Keep in mind, Potential PCV, I'm not telling you this little anecdote to freak you out or deter you from applying. You probably know that Peace Corps isn't easy. But what I didn't know was how hard it could be.

And granted, I'm only one person. It's impossible to blanket or compare volunteers, when every situation is different. Other volunteers have it easier or are better at taking the blows. Others, much, much worse. Mine is just one story.

But the point of all of this, the reason I'm even telling you in the first place, is because even though it was a really sucky time in my service, I still think it was worth it to stay.

I mean, I'm not promoting masochism. Peace Corps isn't for everybody. Sometimes it IS best to leave. But in my case, it wasn't. And even at my lowest, I knew that.

And besides, just think of the emotional buffness I'm going to get from holding myself up these two years.

*Beloved trainers and officials of the Peace Corps.

Marathons and transit strikes

Last weekend we celebrated the 4th with a marathon run* by a PC business volunteer in the beach town of Pacasmayo. It went well, with the unfortunate exception of one tiny, little snag.

About halfway back to site, we were caught in the middle of — *dun, dun, DUN* — transit strikes. Drivers all over the country are upset about a sudden and steep hike in fines for traffic violations and have decided not to move for a while.

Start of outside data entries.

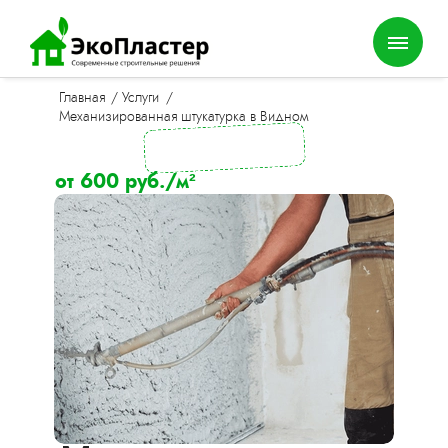
Главная
/
Услуги
/
Механизированная штукатурка в Видном
от 600 руб./м²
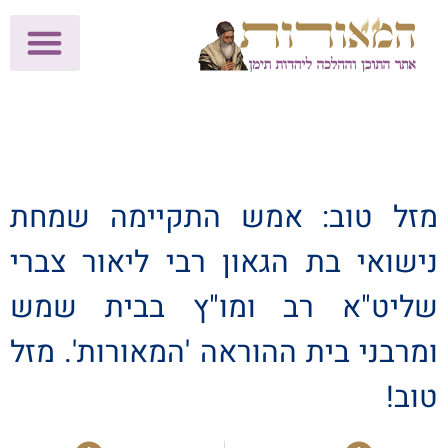
לתרומות >>
מכון הוצאה לאור
הפעילות שלנו
עלוני שבת
בית הוראה
חנות המאור
מזל טוב: אמש התקיימה שמחת
נישואי בת הגאון רבי ליאור צברי
שליט"א רב ומו"ץ בבית שמש
ומרבני בית ההוראה 'המאורות'. מזל
טוב!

Meaning we can't move either.

I'm trying to take it in stride. I'd like to get back to site, but I'm also keenly aware that I'm stuck somewhere that has 1.) internet 2.) restaurants with salads and 3.) a movie theater.

So, as frustrating as it can be to be stuck, I think I'll take in some Ice Age 3 and try and bear this burden as best I can.

* pun intended

Warning: All gringos have swine flu

Peru has authorized medical personnel to man certain check points to keep AH1N1 in check across the country.

As a result, a nurse boarded our bus today and explained the symptoms of swine flu and what to do if you think you might have it. She was gliding along the aisle repeating her instructions when she stopped mid-sentence.

I looked up to see her distraction.

It was me. One hundred percent healthy-looking, sign and symptom-free me. Coincidentally, also the only foreigner on the bus.

A second later she was standing in front of me.

"Where are you coming from?" she asked through her face mask.

"Tumbes," I said. "I've been living there the past seven months."

She looked at me skeptically. After a minute she said, "And you haven't been to Mexico recently?"

I almost laughed. "No," I said. "I've been here."

She stood there for a good 30 seconds until I finally said, "Please don't worry, Ma'am. I don't have the swine flu."

She didn't respond. She just kept one eye on me as she left the bus.